Mr Dartey made the disclosure at a national consultative workshop on the draft procurement policy on timber and timber products in Koforidua to address the ever-growing demand for timber on the domestic market.
He said the draft procurement policy was to create an enabling environment for an efficient wood-based industry, by ensuring that more legal timber was put on the domestic market, while discouraging trade in illegal timber.
Mr Dartey said the timber industry used to provide livelihood for thousands of Ghanaians in the past, but presently, the sector was on the brink of collapse following years of neglect.
The procurement policy requires the central government, departments, their executive agencies, and all public bodies to procure timber and timber-derived products originating from only legal or sustainable sources.
He said the public procurement policy on timber products must be seen as a new social criterion to demonstrate the FC's commitment to use government purchasing power to help push illegal and unsustainable timber out of the domestic market, while addressing some other drivers of deforestation and forest degradation.
He told the participants that unless a long-term co-existence with resources was adopted, the governance of the forest resources would still be challenging.
The Chief Executive said the issue of the supply of legal timber and sustainable forest management had become a global concern for both developed and developing nations, and Ghana could not afford to be left out in the fight against forest degradation and its associated far-reaching economic, social, environmental, and ecological consequences.
Mr Dartey said the domestic timber market policy proposal from which the procurement policy was drawn was developed on an account of some guiding principles.
He said those principles included balancing the supply and demand of timber from legal and sustainable managed forest on the domestic market; building a strong relationship between innovation, environment and industry regulations with the view to enhancing product quality on the domestic market.
Dr Alhasan Attah, Executive Director Timber Industry Development Division of the Forestry Commission, on his part said the biggest threat to the sustainable management of the nations forest resources could be traced to the pervasive and complex nature of illegal harvesting and trade in chainsaw lumber on the domestic market.
He said the country risked losing all its forest resources in less than two decades from now if concrete efforts were not taken to address that situation.

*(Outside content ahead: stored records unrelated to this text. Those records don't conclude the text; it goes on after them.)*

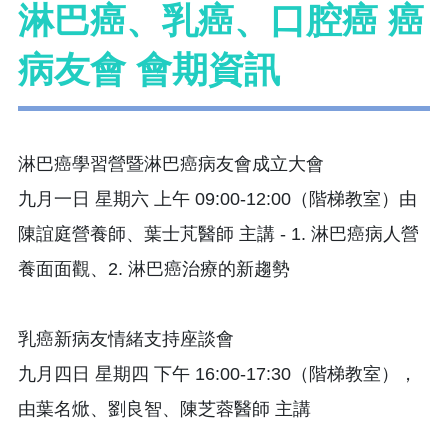
淋巴癌、乳癌、口腔癌 癌
病友會 會期資訊
淋巴癌學習營暨淋巴癌病友會成立大會
九月一日 星期六 上午 09:00-12:00（階梯教室）由
陳誼庭營養師、葉士芃醫師 主講 - 1. 淋巴癌病人營
養面面觀、2. 淋巴癌治療的新趨勢
乳癌新病友情緒支持座談會
九月四日 星期四 下午 16:00-17:30（階梯教室），
由葉名焮、劉良智、陳芝蓉醫師 主講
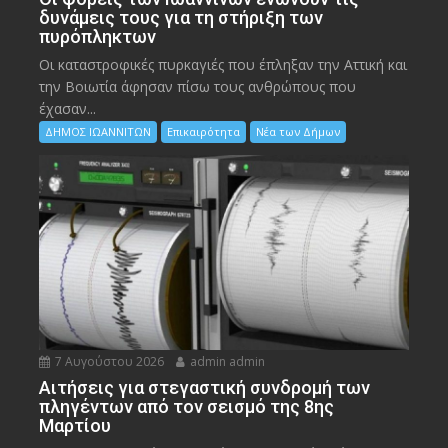
δυνάμεις τους για τη στήριξη των
πυρόπληκτων
Οι καταστροφικές πυρκαγιές που έπληξαν την Αττική και
την Bοιωτία άφησαν πίσω τους ανθρώπους που
έχασαν...
ΔΗΜΟΣ ΙΩΑΝΝΙΤΩΝ
Επικαιρότητα
Νέα των Δήμων
7 Αυγούστου 2026
admin admin
Αιτήσεις για στεγαστική συνδρομή των
πληγέντων από τον σεισμό της 8ης
Μαρτίου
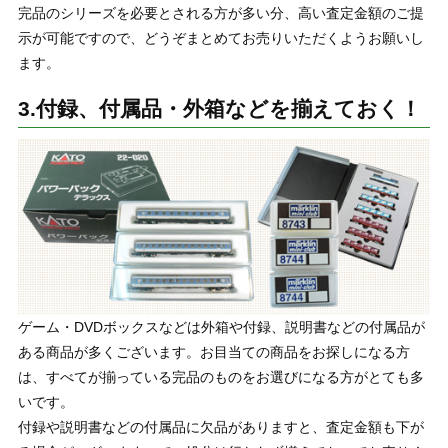
完品のシリーズを必要とされる方が多い分、高い査定金額のご提
示が可能ですので、どうぞまとめてお売りいただくようお願いし
ます。
3.付録、付属品・外箱などを揃えておく！
ゲーム・DVDボックスなどは外箱や付録、説明書などの付属品が
ある商品が多くございます。お目当ての商品をお探しになる方
は、すべてが揃っている完品のものをお選びになる方がとても多
いです。
付録や説明書などの付属品に欠品がありますと、査定金額も下が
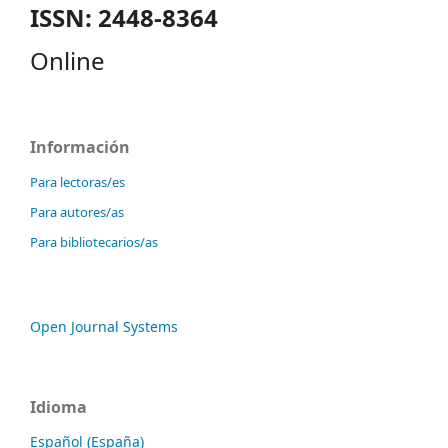
ISSN: 2448-8364
Online
Información
Para lectoras/es
Para autores/as
Para bibliotecarios/as
Open Journal Systems
Idioma
Español (España)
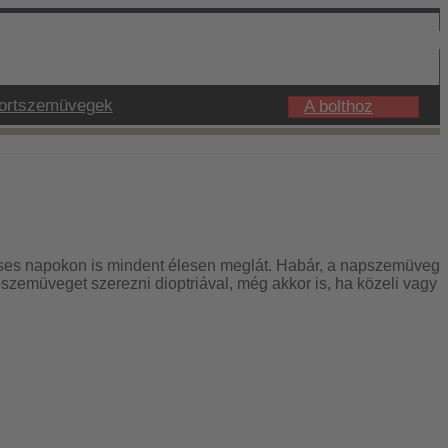
ortszemüvegek
A bolthoz
téses napokon is mindent élesen meglát. Habár, a napszemüveg
zemüveget szerezni dioptriával, még akkor is, ha közeli vagy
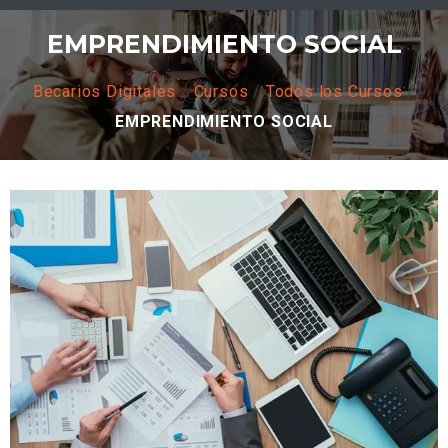
EMPRENDIMIENTO SOCIAL
Becarios Digitales
/
Cursos
/
Todos los Cursos
/
EMPRENDIMIENTO SOCIAL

Dr Kwame Asamoah Adam, Chief Executive Officer of the Ghana Timber Millers Organization, said some years ago, Ghana had a very large forest cover, part of which was given out as concession to timber companies.
He said for lack of proper monitoring, Ghana which used to be a net exporter of timber products, was now importing timber products to feed the timber industry adding that the challenges in the timber industry were self-inflicted.

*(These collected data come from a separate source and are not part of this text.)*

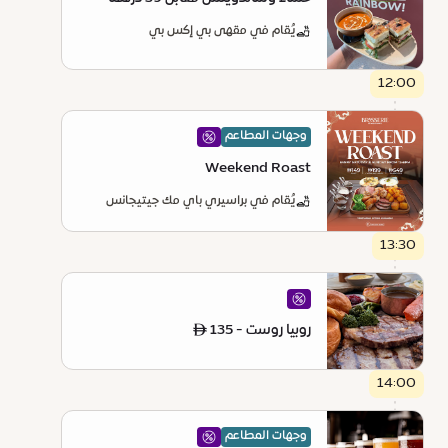
يُقام في مقهى بي إكس بي
12:00
وجهات المطاعم
Weekend Roast
يُقام في براسيري باي مك جيتيجانس
13:30
روبيا روست - ê 135
14:00
وجهات المطاعم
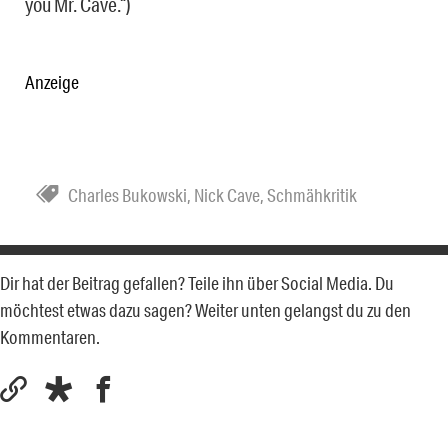
you Mr. Cave.“)
Anzeige
Charles Bukowski
,
Nick Cave
,
Schmähkritik
Dir hat der Beitrag gefallen? Teile ihn über Social Media. Du
möchtest etwas dazu sagen? Weiter unten gelangst du zu den
Kommentaren.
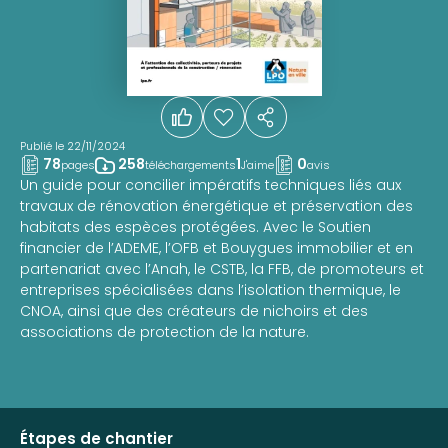
Publié le 22/11/2024
78
258
1
0
pages
téléchargements
J'aime
avis
Un guide pour concilier impératifs techniques liés aux
travaux de rénovation énergétique et préservation des
habitats des espèces protégées. Avec le Soutien
financier de l’ADEME, l’OFB et Bouygues immobilier et en
partenariat avec l’Anah, le CSTB, la FFB, de promoteurs et
entreprises spécialisées dans l’isolation thermique, le
CNOA, ainsi que des créateurs de nichoirs et des
associations de protection de la nature.
Étapes de chantier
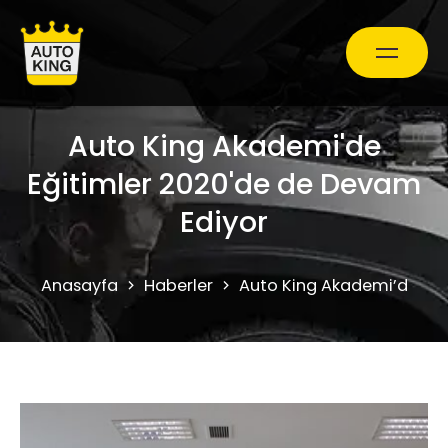
Auto King Akademi'de
Araç Bakım ve Onarım
Eğitimler 2020'de de Devam
Oto Ekspertiz Hizmetleri
Ediyor
Kampanyalar
Anasayfa
Haberler
Auto King Akademi’de Eği
0850 241 71 90
Randevu Al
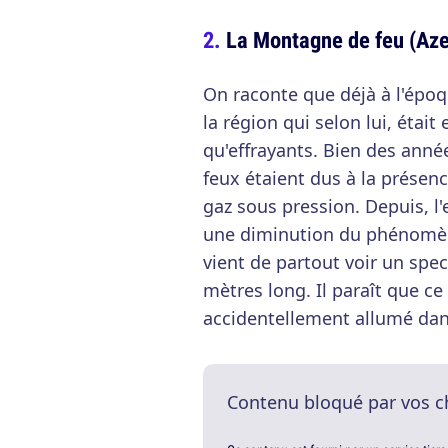
La Montagne de feu (Aze
On raconte que déjà à l'époq
la région qui selon lui, étai
qu'effrayants. Bien des anné
feux étaient dus à la présen
gaz sous pression. Depuis, l
une diminution du phénomèn
vient de partout voir un spe
mètres long. Il paraît que ce 
accidentellement allumé dan
Contenu bloqué par vos c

Dr Asamoah indicated that a public procurement policy on timber and timber products should be seen as a catalyst for the development of the Ghana timber trade and industry, by making sawmills to improve their performance and become more efficient.
He said the activities of some timber companies and illegal chain-saw operators had denied the country of large acres of forest covers.
“In the circumstance, not only do we face problems with the supply of timber products; the country is also under the threat of desertification” he maintained.